Tuesday, October 14, 2008
To Be Or Not To Be
As MTC has stupidly begged the question, the answer, definitively, is "not to be." Nick Whitby's adaptation of the 1942 film To Be Or Not To Be is slow, under-rehearsed, badly staged (Faith Healer meets Gypsy), and unable to establish a tone--as Colonel "Concentration Camp" Erhard (Michael McCarty, one of the few good things about this show) points out at a gestapo soiree, "I've misjudged the tone of the room." Boeing Boeing, for all its flaws, knows that it is a sex farce, and the energy crackles through the play, building and building until take-off; not so for To Be Or Not To Be, which sputters through video clips and recordings that defuse the action. It's also horribly dated: even though "Heil myself!" stems from Lubitsch's original, it now seems like secondhand Brooks. Casey Nicholaw's direction is astoundingly aimless, as if he set out to direct The 39 Steps but wanted all the glitz of The Drowsy Chaperone, too.

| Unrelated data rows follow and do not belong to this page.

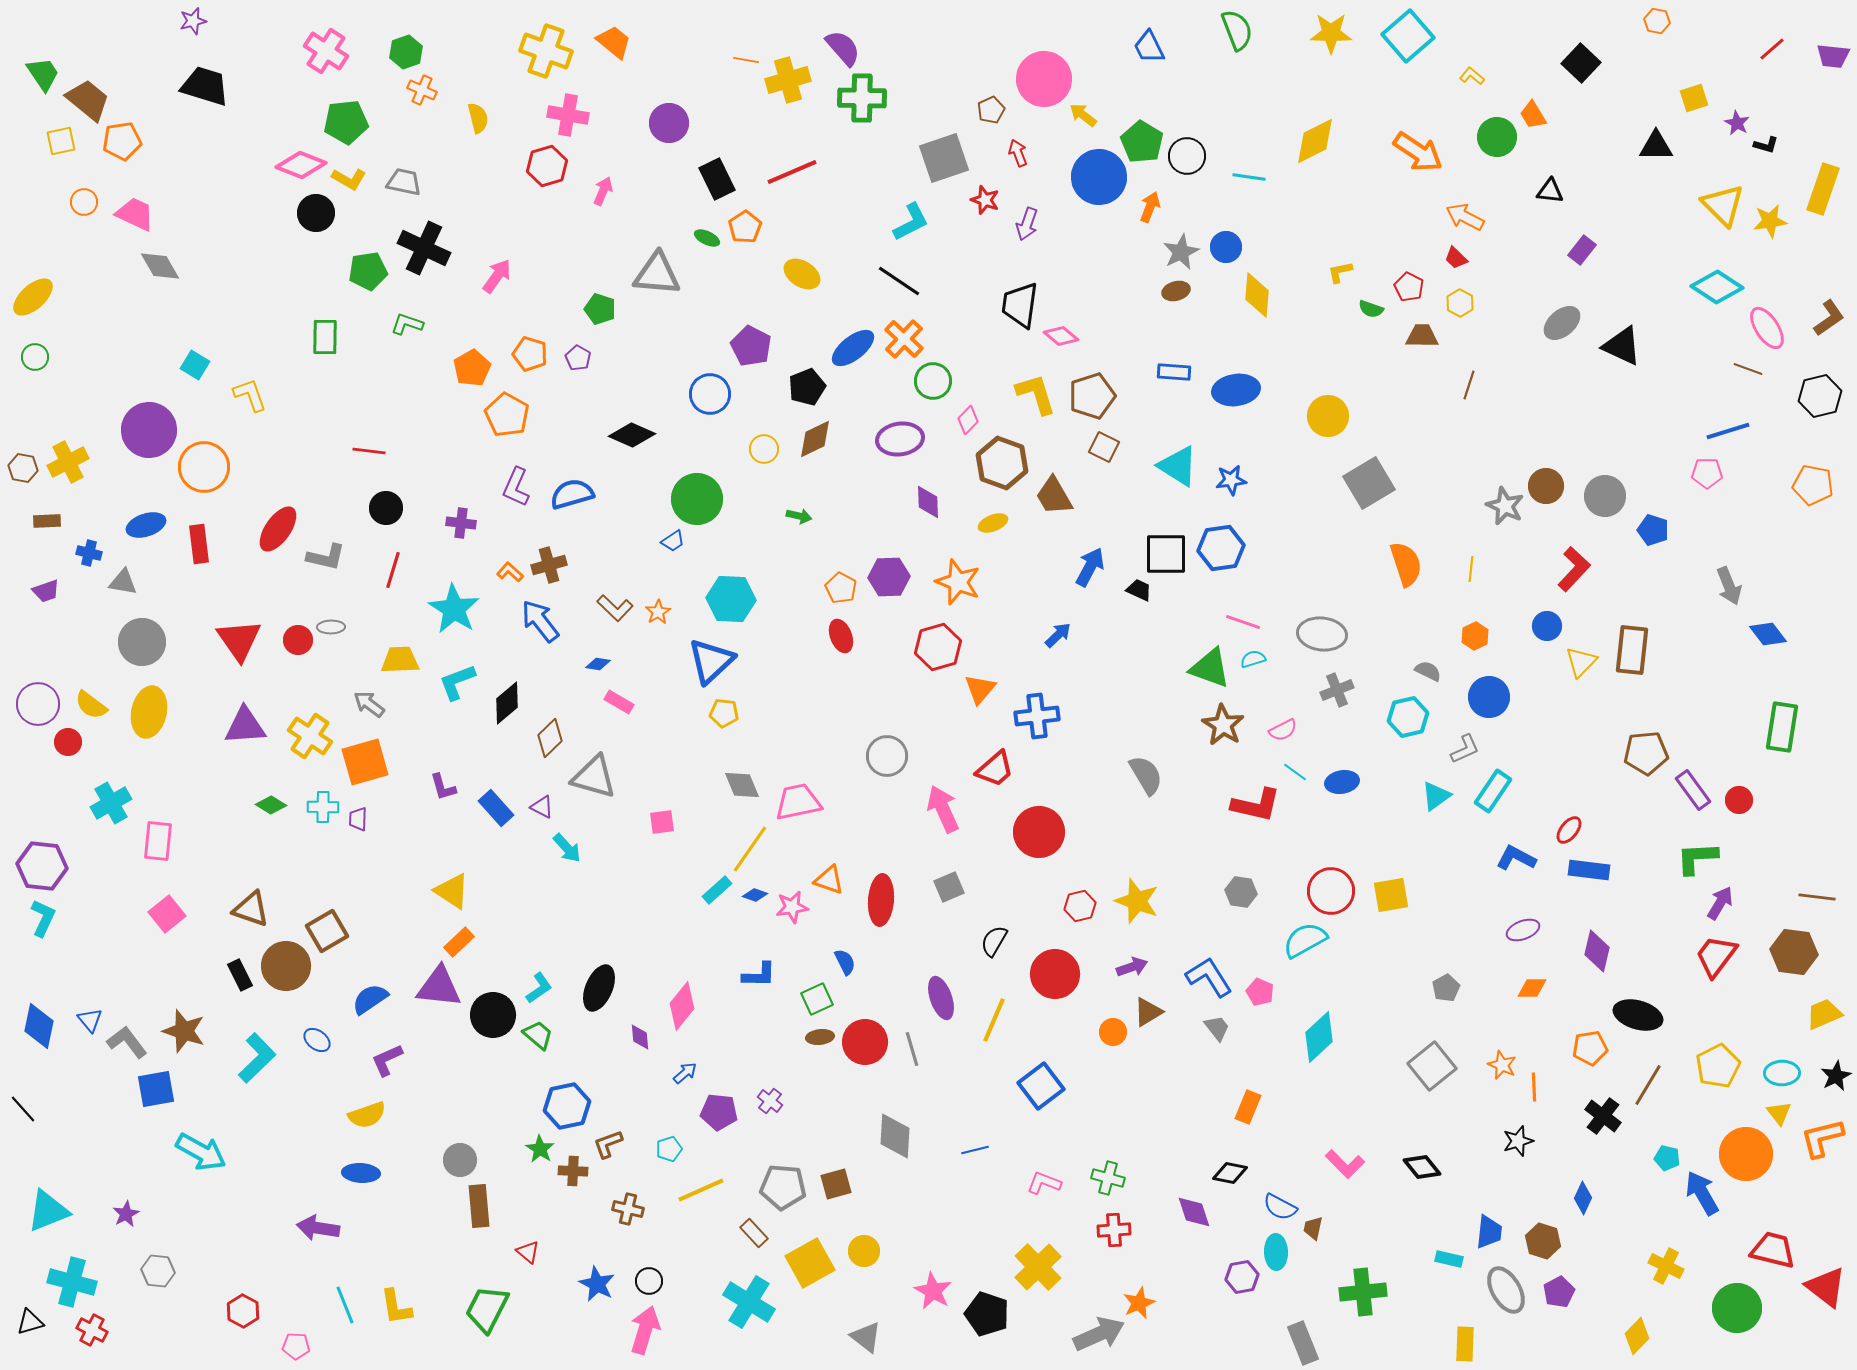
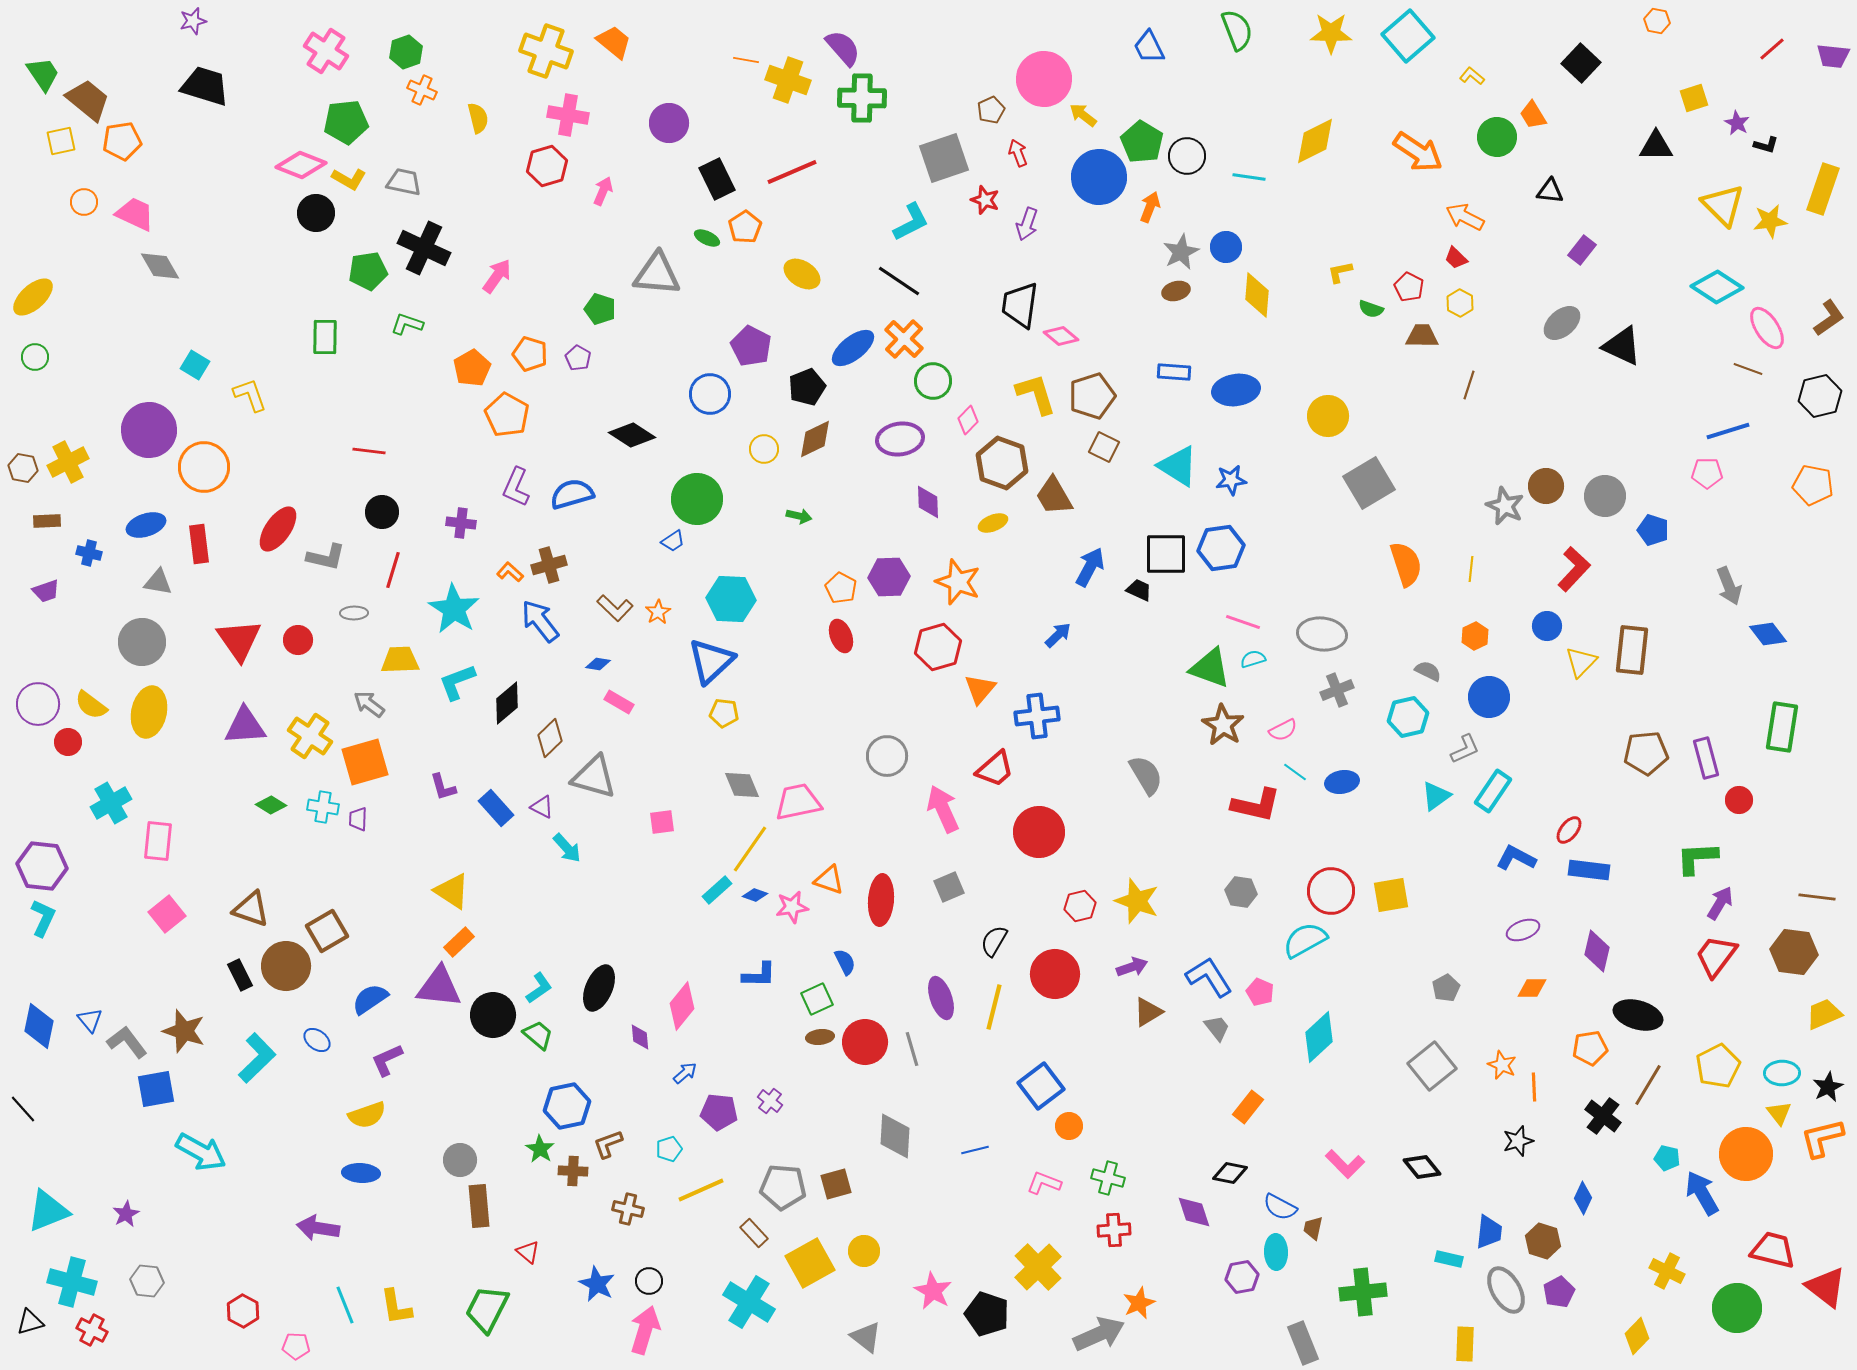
yellow cross at (788, 80): rotated 36 degrees clockwise
black diamond at (632, 435): rotated 9 degrees clockwise
black circle at (386, 508): moved 4 px left, 4 px down
gray triangle at (123, 582): moved 35 px right
gray ellipse at (331, 627): moved 23 px right, 14 px up
purple rectangle at (1693, 790): moved 13 px right, 32 px up; rotated 21 degrees clockwise
cyan cross at (323, 807): rotated 8 degrees clockwise
yellow line at (994, 1020): moved 13 px up; rotated 9 degrees counterclockwise
orange circle at (1113, 1032): moved 44 px left, 94 px down
black star at (1836, 1076): moved 8 px left, 11 px down
orange rectangle at (1248, 1107): rotated 16 degrees clockwise
yellow cross at (1666, 1266): moved 1 px right, 5 px down
gray hexagon at (158, 1271): moved 11 px left, 10 px down
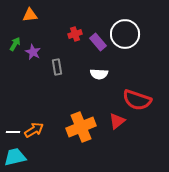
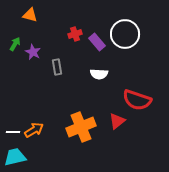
orange triangle: rotated 21 degrees clockwise
purple rectangle: moved 1 px left
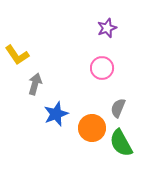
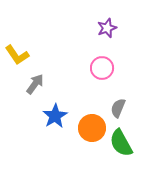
gray arrow: rotated 20 degrees clockwise
blue star: moved 1 px left, 2 px down; rotated 10 degrees counterclockwise
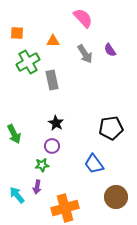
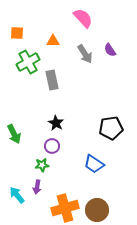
blue trapezoid: rotated 20 degrees counterclockwise
brown circle: moved 19 px left, 13 px down
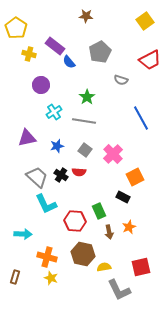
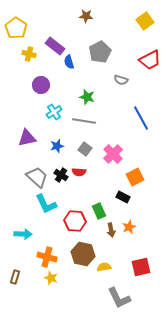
blue semicircle: rotated 24 degrees clockwise
green star: rotated 21 degrees counterclockwise
gray square: moved 1 px up
brown arrow: moved 2 px right, 2 px up
gray L-shape: moved 8 px down
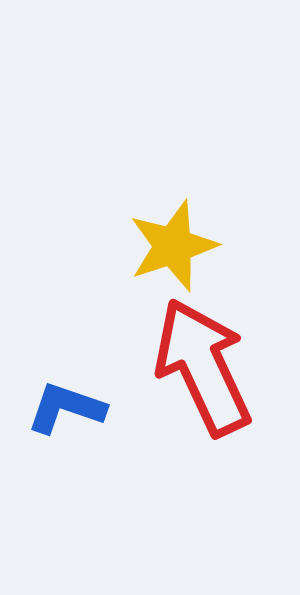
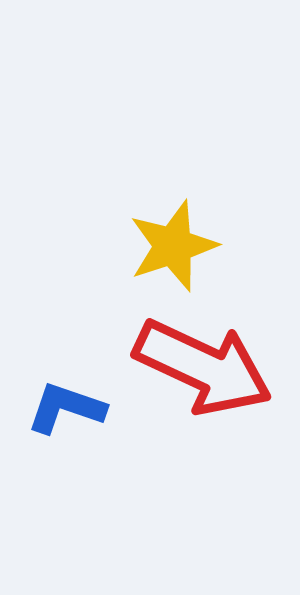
red arrow: rotated 140 degrees clockwise
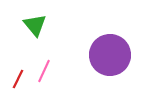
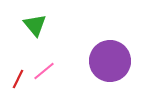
purple circle: moved 6 px down
pink line: rotated 25 degrees clockwise
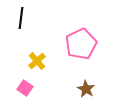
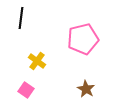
pink pentagon: moved 2 px right, 5 px up; rotated 12 degrees clockwise
yellow cross: rotated 12 degrees counterclockwise
pink square: moved 1 px right, 2 px down
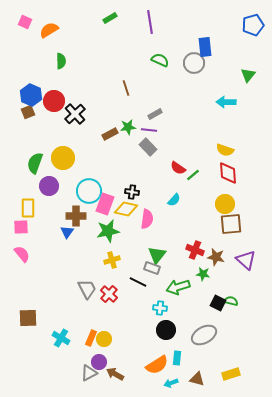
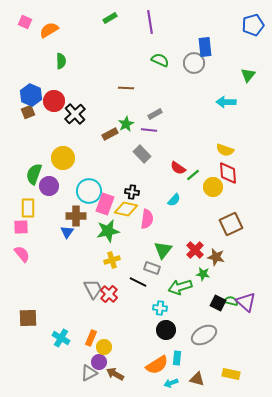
brown line at (126, 88): rotated 70 degrees counterclockwise
green star at (128, 127): moved 2 px left, 3 px up; rotated 21 degrees counterclockwise
gray rectangle at (148, 147): moved 6 px left, 7 px down
green semicircle at (35, 163): moved 1 px left, 11 px down
yellow circle at (225, 204): moved 12 px left, 17 px up
brown square at (231, 224): rotated 20 degrees counterclockwise
red cross at (195, 250): rotated 24 degrees clockwise
green triangle at (157, 255): moved 6 px right, 5 px up
purple triangle at (246, 260): moved 42 px down
green arrow at (178, 287): moved 2 px right
gray trapezoid at (87, 289): moved 6 px right
yellow circle at (104, 339): moved 8 px down
yellow rectangle at (231, 374): rotated 30 degrees clockwise
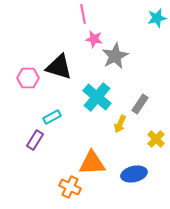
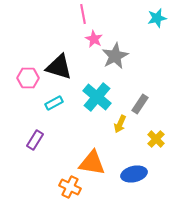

The space is badly used, and Anna Louizos's set could've taken some cues from Roundabout's revival of Twentieth Century. Erhard comments that Josef Tura, a hammy actor (hammily played by David Rasche, which is a most unkosher choice) did to Shakespeare what Germany has done to Poland; one could go a step further and compare what Germany did to Poland to what MTC has done to this film (and to a wasted Jan Maxwell).